Shen Wuyou reached out and picked up the envelope.
The seal across the flap was not wax. Instead, a thin line of molten gold had been poured along the fold and hardened into a flawless strip, embossed with the same all-seeing eye.
He opened it carefully.
Inside lay a black card, edged in gold. Two lines of text shimmered at the top:
"The stars have chosen you as a Cardbearer."
"Will you accept the path written in your fate?"
Beneath the message rested a single tarot card. Shen Wuyou turned it over, eyes narrowing slightly.
The Fool — Reversed
He studied the illustration in silence. A traveler stood at the edge of a cliff—not stepping forward, but tipping backward into the void. The motion was frozen yet unnervingly inevitable.
Shen Wuyou leaned against the table, fingers brushing the edge of the card as if measuring its weight.
"Interesting," he murmured, voice quiet but thoughtful.
—————————————————
At the same moment in Shanghai—
Liang Zeyan returned home from work.
The instant he stepped into his apartment, something caught his attention.

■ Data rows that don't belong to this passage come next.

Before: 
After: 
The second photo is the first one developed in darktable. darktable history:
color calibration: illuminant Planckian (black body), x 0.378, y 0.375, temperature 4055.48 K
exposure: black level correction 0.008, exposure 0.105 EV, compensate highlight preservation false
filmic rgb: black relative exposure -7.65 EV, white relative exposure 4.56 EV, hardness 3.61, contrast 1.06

A black envelope lay on his desk.
He approached slowly, each step deliberate. The same All-Seeing Eye stared up at him, intricate and unblinking. For a moment, the symbol stirred something faint in the back of his mind—a fragment of familiarity he couldn't quite place.
He opened the envelope carefully.
Inside, the message was identical:
"The stars have chosen you as a Cardbearer."
"Will you accept the path written in your fate?"
The card beneath it gleamed in white and gold.
He turned it over, pupils narrowing ever so slightly.
The High Priestess — Upright
For a brief moment, a whisper brushed the edges of his mind. Not a sound. Something ancient—yet familiar.
Like a memory waiting to unfold.
And somewhere far beyond the world, something that had slept for centuries slowly stirred, opening its eyes.